Kingdom of Hawaii Minister of the Interior
- In office January 10, 1873 – February 17, 1874
- Monarchs: Lunalilo Kalākaua
- Preceded by: Ferdinand William Hutchison
- Succeeded by: Hermann A. Widemann

Personal details
- Born: October 21, 1810 Walpole, New Hampshire, United States
- Died: September 19, 1883 (aged 72) Falmouth, Maine, United States
- Resting place: Hawaii
- Spouse(s): Sarah Lyons Williams ​ ​(m. 1834; died 1878)​ Mary Lyon Dame ​(m. 1878)​
- Children: 4 (including Cornelia Hall Jones)
- Occupation: Printer

= Edwin Oscar Hall =

American businessman (1810-1883)

Edwin Oscar Hall (1810–1883) was a businessman who was appointed Minister of Finance by Kamehameha III, serving in that capacity for one year. He was subsequently appointed Minister of the Interior of the Kingdom of Hawaii on January 10, 1873, by King Lunalilo. After Lunalilo's death, he remained in the position until Kalākaua replaced him on February 17, 1874, with Hermann A. Widemann.

==Hawaii missionary==
Born in 1810 at Walpole, New Hampshire, Edwin Hall was educated at Canandaigua Academy, New York, and trained for the printing trade in Detroit and New York City. Hall and his wife Sarah Lyons Williams were part of the Seventh Company of missionaries sent to the Kingdom of Hawaii by the American Board of Commissioners for Foreign Missions. On December 5, 1834, one month after their marriage, the couple sailed out of Boston for Hawaii, then known as the "Sandwich Islands", on the merchant ship Hellespont, docking in Honolulu Harbor on June 6, 1835. Also on board were bookbinder Henry Dimond and his wife, school teachers Lydia Brown and Elizabeth M. Hitchcock, and missionary Rev. Titus Coan and his wife. Hall, Dimond and the teachers were secular missionaries, rather than ordained ministers. Hitchcock was a sister to missionary Rev. Harvey Rexford Hitchcock on Molokai. On their June 6, 1835 arrival, the Halls were stationed in Honolulu.

==Businessman==
After serving with the mission board for 15 years, Hall took over the editorial duties of the secular Honolulu newspaper The Polynesian. He soon formed his own mercantile business.

==Cabinet officer==
Kamehameha III appointed Hall as temporary Minister of Finance in 1849, serving a one-year period in between two periods of service by Gerrit P. Judd.

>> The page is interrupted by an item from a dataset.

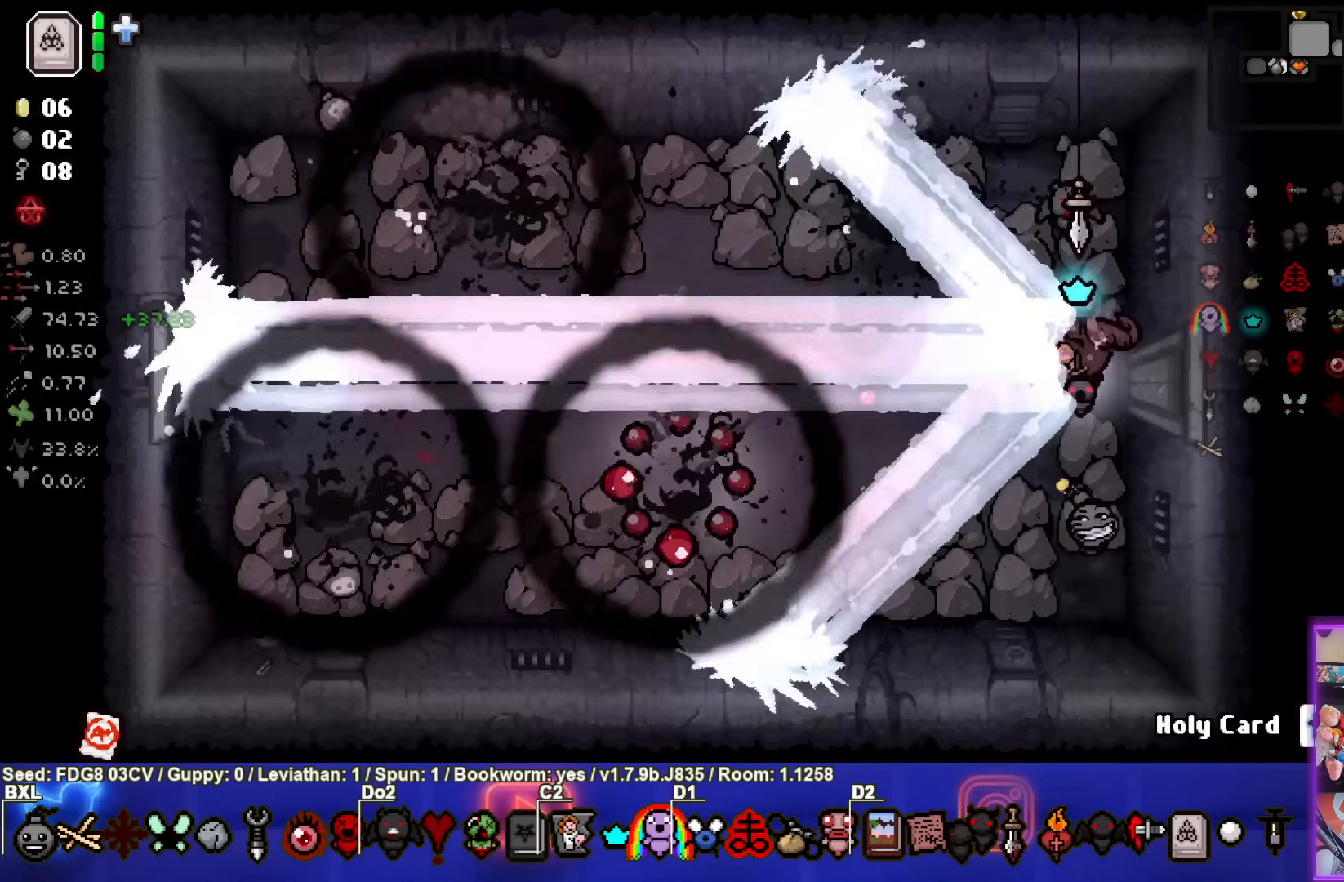
{"buttons": ["SQUARE"], "left_stick": "up", "right_stick": "center", "events": [[83, "left_stick", "center"], [200, "SQUARE", "down"], [317, "left_stick", "up"]]}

In 1873, Hall was appointed Minister of the Interior by King Lunalilo. Upon Lunalilo's death, King Kalākaua formed his own cabinet, and Hall was replaced by Hermann A. Widemann on February 17, 1874.

==Death==
Hall and his first wife had four children, including Cornelia Hall Jones. On her death, he married Mary Lyon Dame in 1878 in Pennsylvania. Hall died September 19, 1883, in Falmouth, Maine, but was buried in Honolulu.